Chekhov wrote The Cherry Orchard during the course of several years, alternating between periods of giddi­ness and frustration, which he considered as bordering upon sloth. In a letter he wrote, “Every sentence I write strikes me as good for nothing.” Throughout this time his chronic tuberculosis also further incapacitated him. Guarded by nature, Chekhov seemed overly secretive about all facets of the work, including the title. As late as the Summer of 1902 he still had not shared anything about the play with anyone in his immediate family or the Mos­cow Art Theatre. It was only to comfort his wife, Olga, who was recovering from a miscarriage, that he finally let her in on the play’s title, whispering it to her despite the fact that they were alone.

By October 1903, the play was finished and sent to the Moscow Art Theatre. Three weeks later Chekhov arrived at rehearsals in what would be a vain attempt to curb all the “weepiness” from the play, which Stanislavski had developed. The author apparently also snickered when, during rehearsals, the word “orchard” was replaced with the more practical “plantation.” Famously contrary to Chekhov’s wishes, Stanislavski’s version was, by and large, a tragedy. Chekhov disliked the Stanislavski production intensely, concluding that Stanislav­ski had “ruined” his play, which was in turn under-rehearsed (the Moscow Arts Theatre only rehearsing it for six months, unlike the common practice to rehearse for 18 months, or even more). In one of many letters on the subject, Chekhov would complain, “Anya, I fear, should not have any sort of tearful tone... Not once does my Anya cry, nowhere do I speak of a tearful tone, in the second act there are tears in their eyes, but the tone is happy, lively. Why did you speak in your telegram about so many tears in my play? Where are they? ... Often you will find the words “through tears,” but I am describing only the expression on their faces, not tears. And in the second act there is no graveyard.”

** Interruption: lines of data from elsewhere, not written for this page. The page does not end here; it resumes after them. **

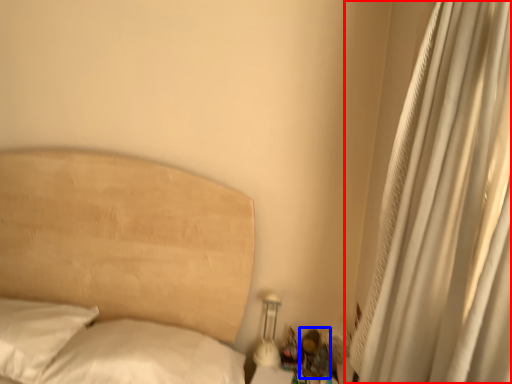
Question: Which object appears farthest to the camera in this image, curtain (highlighted by a red box) or miniature (highlighted by a blue box)?

Choices:
 (A) curtain
 (B) miniature

Answer: (B)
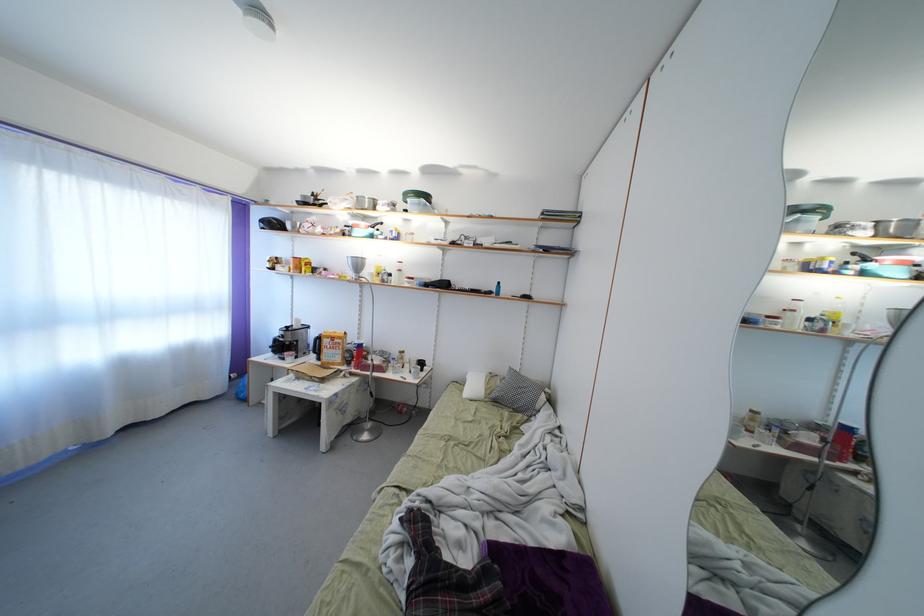
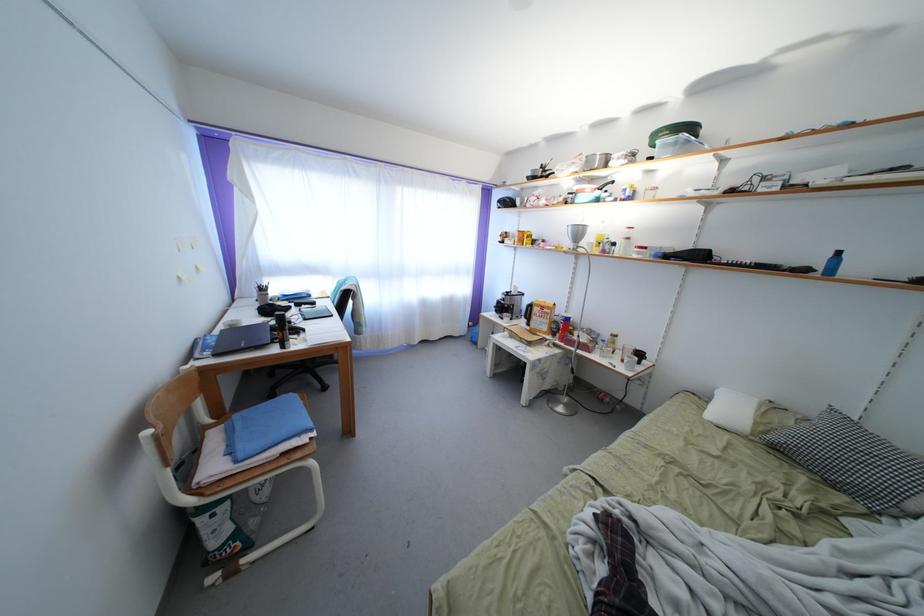
Locate, in the second image, the point that corresponds to point 338,341 in the first image.

(549, 310)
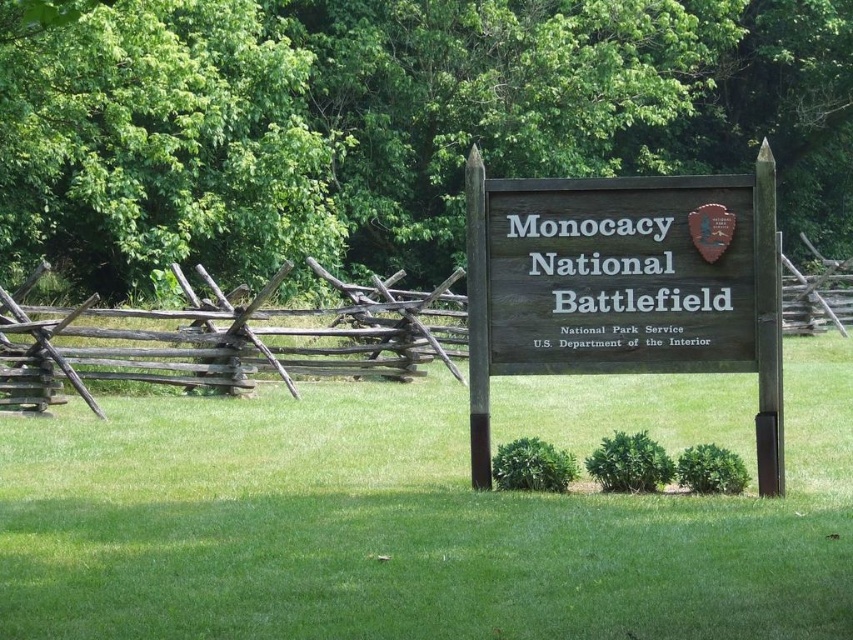
You are standing at the wooden sign in the foreground of the Monocacy National Battlefield scene. Looking towards the background, where is the green leafy tree at upper center positioned relative to the rustic wooden fence?

The green leafy tree at upper center is located at point 0.192 on the horizontal axis and 0.455 on the vertical axis, which places it above the rustic wooden fence that runs horizontally across the image.

You are standing at the Monocacy National Battlefield and want to take a photo of the wooden sign and the rustic wooden fence in the background. If you are currently at the point with coordinates point (x=606, y=52), which is 34.81 meters away from the camera, can you capture both the sign and the fence in a single frame without moving your position?

The point (x=606, y=52) is 34.81 meters away from the camera. Since the wooden sign is in the foreground and the rustic wooden fence is in the background, both are within the same distance range from the camera, so yes, you can capture both the wooden sign and the rustic wooden fence in a single frame without moving your position.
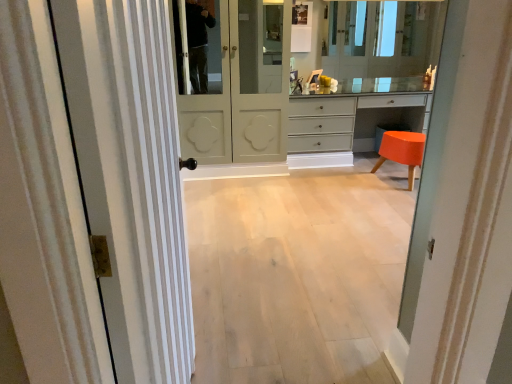
Question: Is clear glass mirror at upper center located outside light wood floor at center?

Choices:
 (A) yes
 (B) no

Answer: (A)

Question: From a real-world perspective, is clear glass mirror at upper center on light wood floor at center?

Choices:
 (A) no
 (B) yes

Answer: (B)

Question: Is light wood floor at center located within clear glass mirror at upper center?

Choices:
 (A) yes
 (B) no

Answer: (B)

Question: Is clear glass mirror at upper center at the left side of light wood floor at center?

Choices:
 (A) no
 (B) yes

Answer: (A)

Question: Does clear glass mirror at upper center have a greater height compared to light wood floor at center?

Choices:
 (A) no
 (B) yes

Answer: (B)

Question: Is clear glass mirror at upper center wider than light wood floor at center?

Choices:
 (A) yes
 (B) no

Answer: (B)

Question: Considering the relative sizes of matte gray chest of drawers at center and white striped door at left, the 1th door in the front-to-back sequence, in the image provided, is matte gray chest of drawers at center thinner than white striped door at left, the 1th door in the front-to-back sequence,?

Choices:
 (A) no
 (B) yes

Answer: (A)

Question: From a real-world perspective, is matte gray chest of drawers at center under white striped door at left, the 1th door in the front-to-back sequence?

Choices:
 (A) yes
 (B) no

Answer: (A)

Question: Is matte gray chest of drawers at center in front of white striped door at left, arranged as the 1th door when viewed from the left?

Choices:
 (A) no
 (B) yes

Answer: (A)

Question: Are matte gray chest of drawers at center and white striped door at left, which is the second door from back to front, making contact?

Choices:
 (A) yes
 (B) no

Answer: (B)

Question: Does matte gray chest of drawers at center appear on the right side of white striped door at left, acting as the 2th door starting from the right?

Choices:
 (A) no
 (B) yes

Answer: (B)

Question: Could you tell me if matte gray chest of drawers at center is turned towards white striped door at left, arranged as the 1th door when viewed from the left?

Choices:
 (A) yes
 (B) no

Answer: (A)

Question: Is the depth of matte gray chest of drawers at center greater than that of matte white door at center, which is the second door from front to back?

Choices:
 (A) no
 (B) yes

Answer: (B)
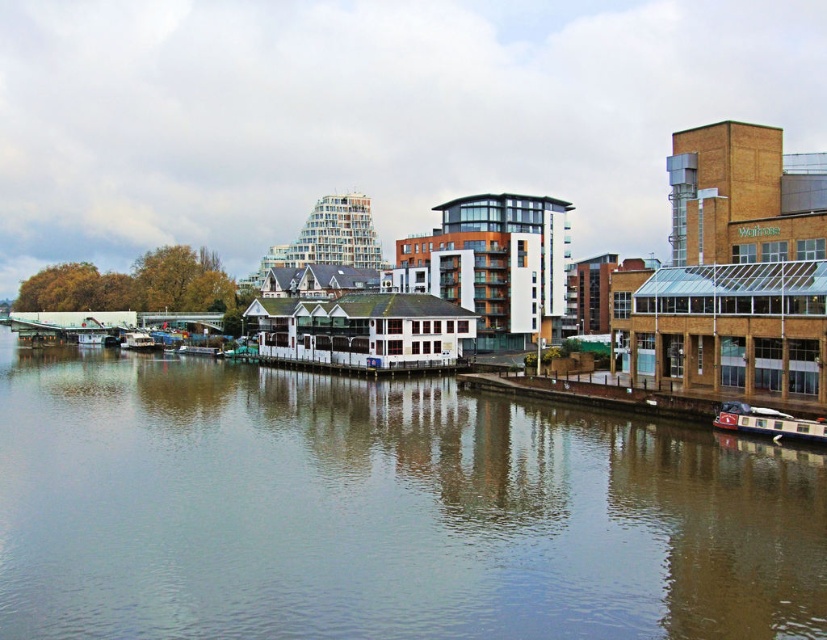
Question: Does brown water at center appear over metallic silver boat at left?

Choices:
 (A) yes
 (B) no

Answer: (B)

Question: Among these points, which one is nearest to the camera?

Choices:
 (A) (719, 422)
 (B) (151, 348)

Answer: (A)

Question: Which object is the farthest from the brown water at center?

Choices:
 (A) red polished wood boat at lower right
 (B) metallic silver boat at left

Answer: (B)

Question: Does brown water at center appear on the right side of red polished wood boat at lower right?

Choices:
 (A) no
 (B) yes

Answer: (A)

Question: Is brown water at center behind red polished wood boat at lower right?

Choices:
 (A) no
 (B) yes

Answer: (A)

Question: Which of the following is the closest to the observer?

Choices:
 (A) (132, 337)
 (B) (720, 424)

Answer: (B)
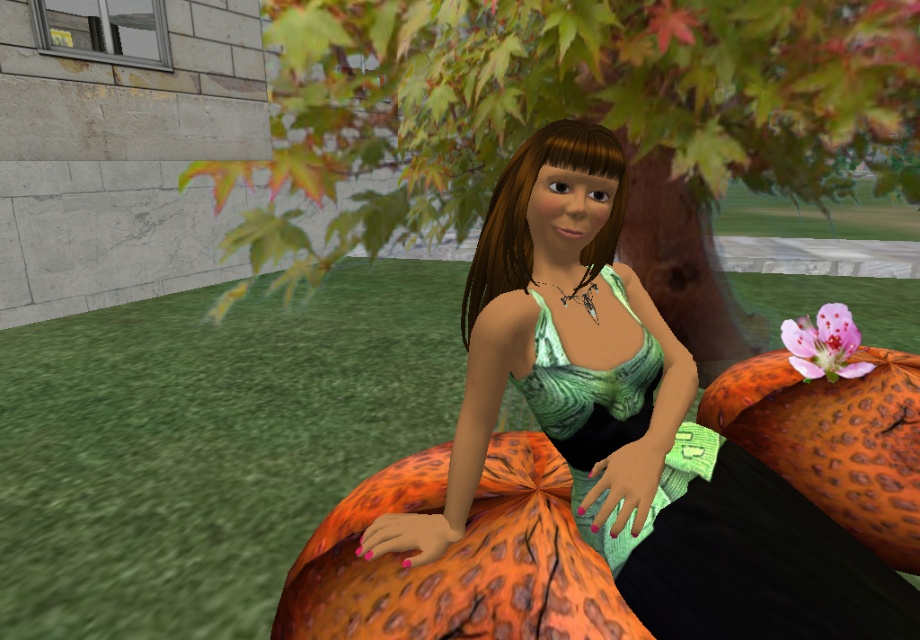
Question: Is green grass at lower left wider than green matte dress at center?

Choices:
 (A) no
 (B) yes

Answer: (B)

Question: Which object is positioned closest to the green leafy tree at center?

Choices:
 (A) pink matte flower at upper right
 (B) green matte dress at center
 (C) green grass at lower left

Answer: (C)

Question: Which of the following is the closest to the observer?

Choices:
 (A) (444, 19)
 (B) (805, 342)
 (C) (9, 536)

Answer: (B)

Question: Is green matte dress at center above pink matte flower at upper right?

Choices:
 (A) yes
 (B) no

Answer: (B)

Question: Can you confirm if green leafy tree at center is thinner than green matte dress at center?

Choices:
 (A) yes
 (B) no

Answer: (B)

Question: Which of the following is the farthest from the observer?

Choices:
 (A) pink matte flower at upper right
 (B) green matte dress at center
 (C) green leafy tree at center

Answer: (A)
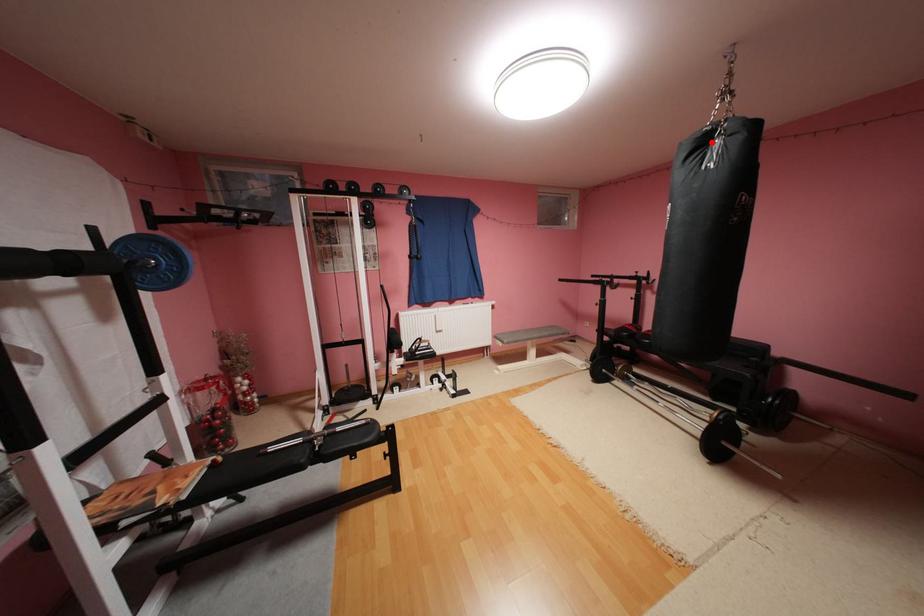
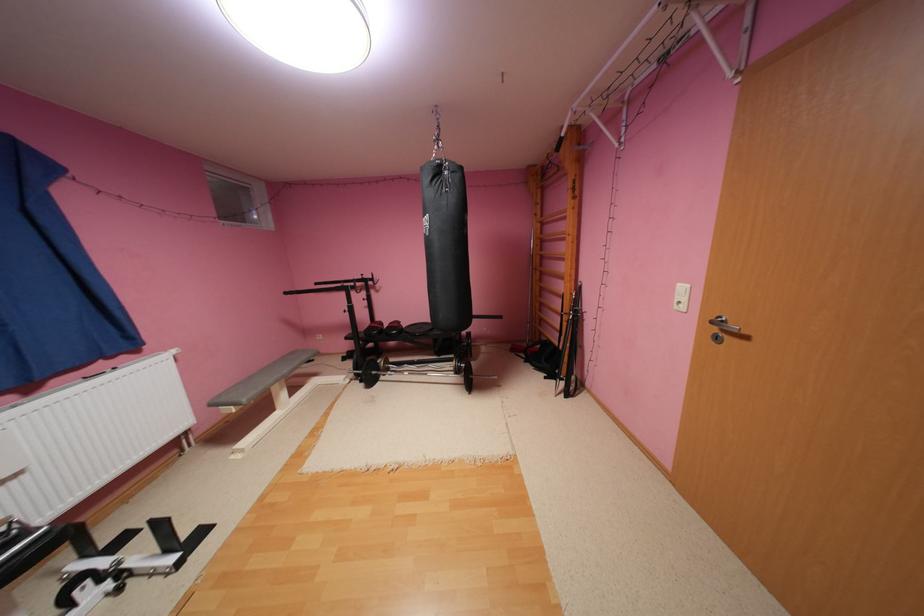
Question: A red point is marked in image1. In image2, is the corresponding 3D point closer to the camera or farther? Reply with the corresponding letter.

Choices:
 (A) The corresponding 3D point is closer.
 (B) The corresponding 3D point is farther.

Answer: (A)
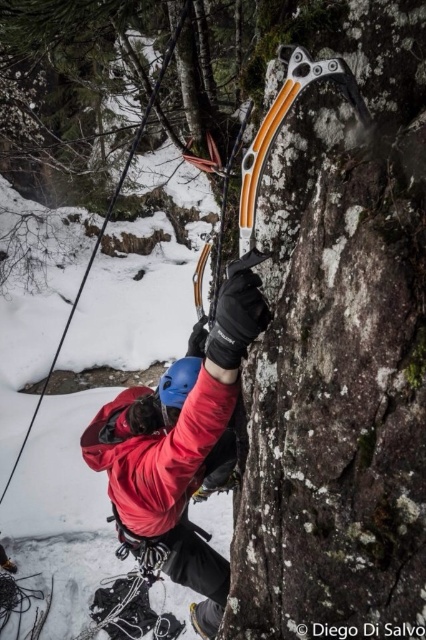
Based on the scene description, which object is wider, the matte red jacket at center or the orange plastic ice axe at upper center?

The matte red jacket at center is wider than the orange plastic ice axe at upper center according to the description.

You are a photographer aiming to capture the climber in the image. You want to ensure both the matte red jacket at center and the orange plastic ice axe at upper center are clearly visible in your frame. Given their relative positions, which object should you focus on first to ensure both are in focus?

The matte red jacket at center is much taller than the orange plastic ice axe at upper center, so focusing on the taller object first would help ensure both are in focus.

Looking at this image, you are a photographer trying to capture the climber in the image. The climber is wearing a matte red jacket at center. If you want to focus on the climber, which object should you center your camera on?

You should center your camera on the matte red jacket at center, as it is located at point (181, 440) and is the climber wearing it.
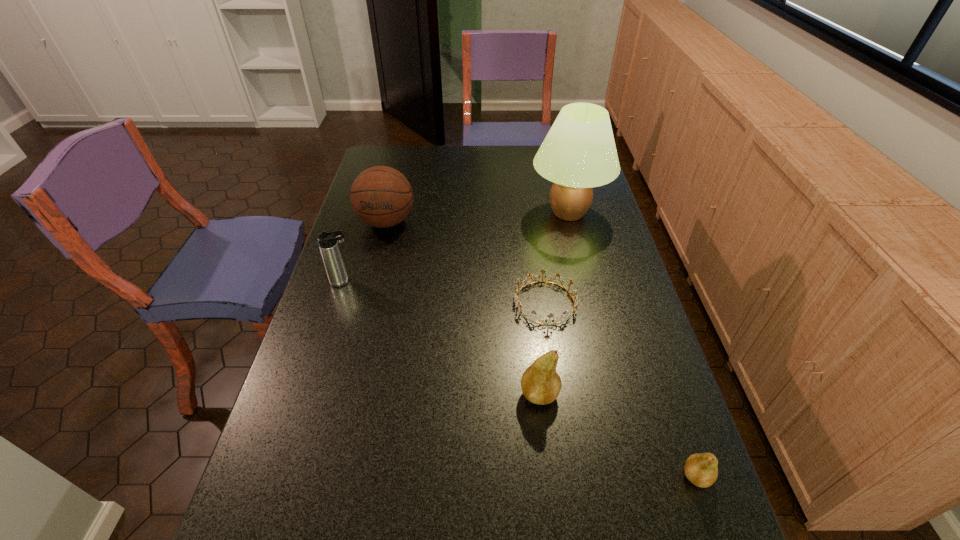
You are a GUI agent. You are given a task and a screenshot of the screen. Output one action in this format:
    pyautogui.click(x=<x>, y=<y>)
    Task: Click on the lampshade that is at the right edge
    
    Given the screenshot: What is the action you would take?
    pyautogui.click(x=579, y=152)

Locate an element on the screen. The height and width of the screenshot is (540, 960). object that is at the near right corner is located at coordinates (701, 469).

Where is `free space at the far edge`? The width and height of the screenshot is (960, 540). free space at the far edge is located at coordinates (408, 173).

Identify the location of vacant space at the near edge of the desktop. The width and height of the screenshot is (960, 540). (396, 497).

In the image, there is a desktop. What are the coordinates of `blank space at the left edge` in the screenshot? It's located at (350, 366).

In the image, there is a desktop. Where is `vacant space at the right edge`? The width and height of the screenshot is (960, 540). vacant space at the right edge is located at coordinates (630, 292).

This screenshot has height=540, width=960. What are the coordinates of `free space at the near left corner of the desktop` in the screenshot? It's located at (292, 501).

This screenshot has width=960, height=540. I want to click on free spot between the basketball and the tiara, so click(466, 262).

At what (x,y) coordinates should I click in order to perform the action: click on blank region between the nearer pear and the tallest object. Please return your answer as a coordinate pair (x, y). This screenshot has height=540, width=960. Looking at the image, I should click on (633, 345).

Locate an element on the screen. vacant point located between the shorter pear and the farther pear is located at coordinates (618, 435).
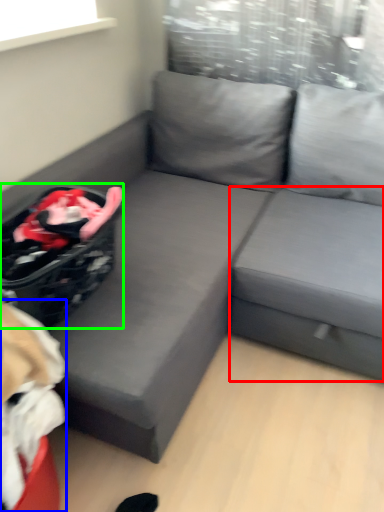
Question: Considering the real-world distances, which object is closest to table (highlighted by a red box)? bean bag chair (highlighted by a blue box) or laundry basket (highlighted by a green box).

Choices:
 (A) bean bag chair
 (B) laundry basket

Answer: (B)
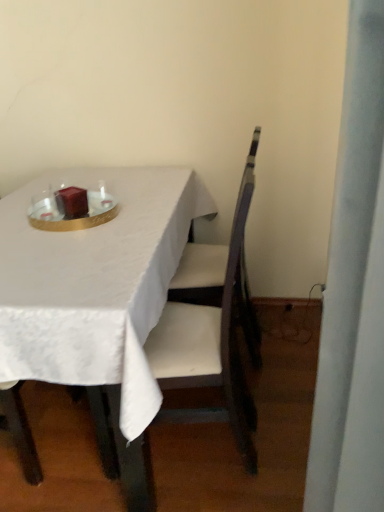
Question: Considering the positions of matte brown candle at center and shiny gold tray at center in the image, is matte brown candle at center taller or shorter than shiny gold tray at center?

Choices:
 (A) tall
 (B) short

Answer: (A)

Question: Considering their positions, is matte brown candle at center located in front of or behind shiny gold tray at center?

Choices:
 (A) front
 (B) behind

Answer: (B)

Question: Which object is positioned closest to the white fabric table at center?

Choices:
 (A) matte brown candle at center
 (B) shiny gold tray at center
 (C) wooden chair at center

Answer: (B)

Question: Which object is the farthest from the matte brown candle at center?

Choices:
 (A) shiny gold tray at center
 (B) white fabric table at center
 (C) wooden chair at center

Answer: (C)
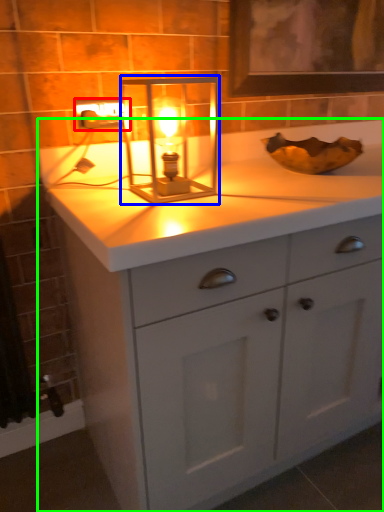
Question: Based on their relative distances, which object is nearer to electric outlet (highlighted by a red box)? Choose from candle holder (highlighted by a blue box) and bathroom cabinet (highlighted by a green box).

Choices:
 (A) candle holder
 (B) bathroom cabinet

Answer: (A)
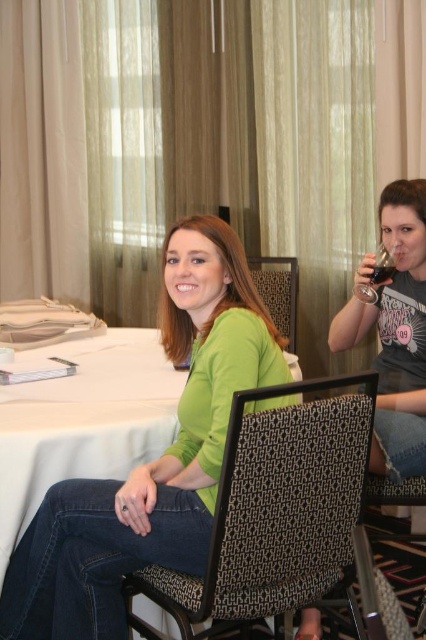
You are a photographer setting up for a group photo in this conference room. You need to ensure that both the green matte shirt at center and the translucent glass wine glass at upper right are clearly visible in the shot. Considering their sizes, which object should you focus on first to ensure proper depth of field?

The green matte shirt at center is taller than the translucent glass wine glass at upper right. Since larger objects typically require more focus to maintain sharpness, you should focus on the green matte shirt at center first to ensure proper depth of field.

You are trying to locate the black textured chair at center in the image. According to the coordinates provided, where would you look?

The black textured chair at center is located at coordinates point (278, 292).

You are standing in the conference room and notice the matte black shirt at right and the translucent glass at upper right. Which object is taller?

The matte black shirt at right is taller than the translucent glass at upper right.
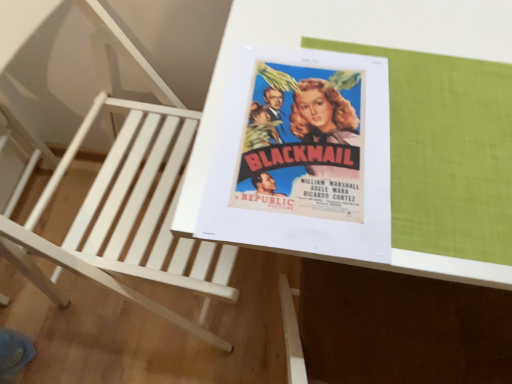
Identify the location of free space above white glossy table at center (from a real-world perspective). pos(387,99).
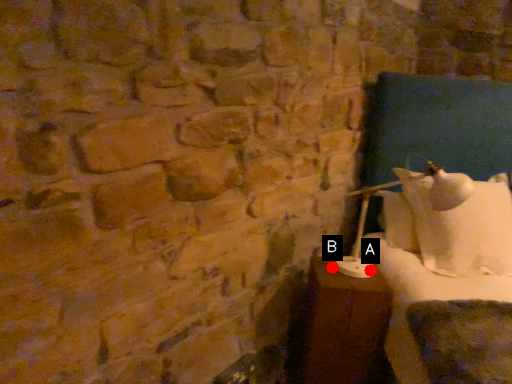
Question: Two points are circled on the image, labeled by A and B beside each circle. Which point is further to the camera?

Choices:
 (A) A is further
 (B) B is further

Answer: (B)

Since the first production at the Moscow Art Theatre, this play has been translated, adapted, and produced around the world, becoming a classic work of dramatic literature. Some of the major directors of the world have directed this play, each interpreting the work differently. Some of these directors include Charles Laughton, Peter Brook, Andrei Serban, Eva Le Gallienne, Jean-Louis Barrault, Tyrone Guthrie, and Giorgio Strehler.

The inaction of the characters and the missed opportuni­ties seem to echo with audiences around the world. We see how the lives of the characters are changed and yet somehow remain the same, as though their interaction worked to expose the fundamentally static condition of their lives. The future seems to promise a brutal and rapid change, which the main characters of the play are unable to face.

Chekhov calls the play a comedy and despite its mournful tone we might consider what he might have had in mind. Chekhov seems sympathetic to the tragedies of daily life, but often focuses a spotlight on characters whose sense of themselves verge on the self-delusion, the inability to see the world around them.